我想画出如下图所示不同角度倾斜的来回箭头(不是双向箭头)。图中不必显示的灰色点用于定位。
\documentclass[UTF8,fontset=windows]{ctexart}
\usepackage{tikz}
\usepackage{amsmath}
\usetikzlibrary{calc,positioning}
\newcommand\lrreturn[3][]{%left right
\draw[->,#1]($(#2.0)+(0,2pt)$)--($(#3.180)+(0,2pt)$);
\draw[<-,#1]($(#2.0)+(0,-2pt)$)--($(#3.180)+(0,-2pt)$);
}
\newcommand\udreturn[3][]{%up down
\draw[->,#1]($(#2.-90)+(2pt,0)$)--($(#3.90)+(2pt,0)$);
\draw[<-,#1]($(#2.-90)+(-2pt,0)$)--($(#3.90)+(-2pt,0)$);
}
\begin{document}
\tikz[node distance=1.5em and 2em,line width=1pt,>=latex]{
\node[red,font=\bfseries] (a) {Center};
\node[right=of a,blue] (b) {0};
\node[below=of a,blue] (c) {$-\pi/2$};
\lrreturn[red]ab
\udreturn[red]ac
}
\tikz{
\node[draw] (o) at (0,0) {Center};
\foreach \i in {0,30,...,180} {
\node[draw] (x\i) at (\i:2) {\i};
\draw[latex-latex] (o) to (x\i);
}}
\end{document}
答案1
如果未绘制节点(或节点为圆形),则此解决方案有效。此外,它仅适用于直线。
用法是\draw[twoway] (A) to (B);在坐标(A)和(B)之间绘制来回箭头。

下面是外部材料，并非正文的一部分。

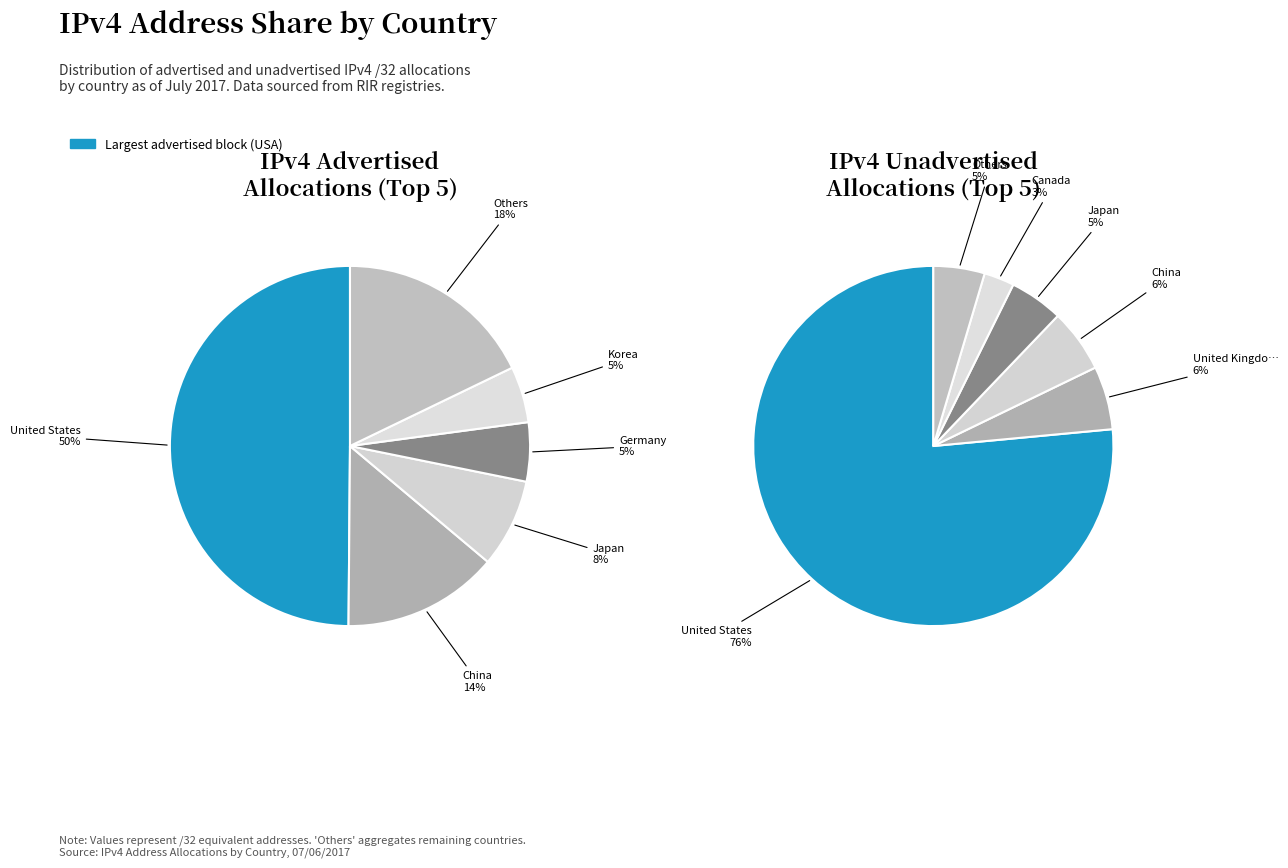

What percentage is the United Kingdom slice, to the nearest percent?

6%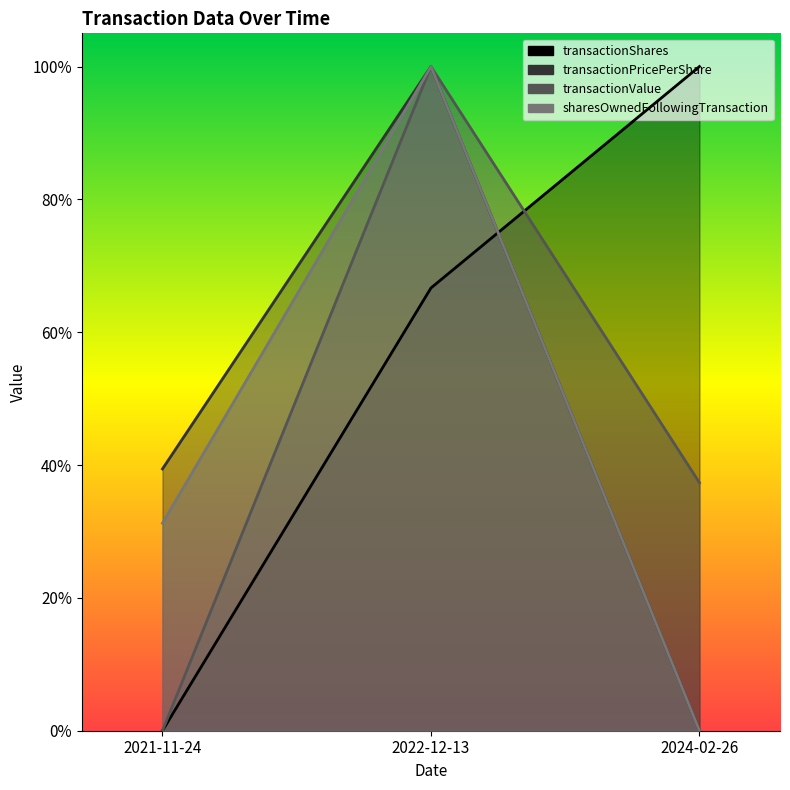

Rank the categories by transactionShares value from lowest to highest.

2021-11-24, 2022-12-13, 2024-02-26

基本上,计算垂直于给定线的向量,然后使用与pathreplacing原始线的短垂直距离绘制两个箭头。箭头之间的距离由 全局控制\arsp。
\documentclass[UTF8,fontset=windows]{ctexart}
\usepackage{tikz}
\usepackage{amsmath}
\usetikzlibrary{calc,positioning,decorations.pathreplacing}
\newcommand{\arsp}{.8mm}
\tikzset{
twoway/.style={
decoration={
show path construction,
lineto code={
\path (\tikzinputsegmentfirst); \pgfgetlastxy{\a}{\b};
\path (\tikzinputsegmentlast); \pgfgetlastxy{\x}{\y};
\coordinate (uu) at ($(0,0)!.5*\arsp!(\b-\y,\x-\a)$);
\draw[-latex]($(\a,\b)+(uu)$) to ($(\x,\y)+(uu)$);
\draw[latex-]($(\a,\b)-(uu)$) to ($(\x,\y)-(uu)$);
}
}, decorate
}
}
\begin{document}
\tikz{
\node[draw,circle] (o) at (0,0) {Center};
\foreach \i in {0,30,...,180} {
\node[draw,circle] (x\i) at (\i:2) {\i};
\draw[twoway] (o) to (x\i);
}}
\end{document}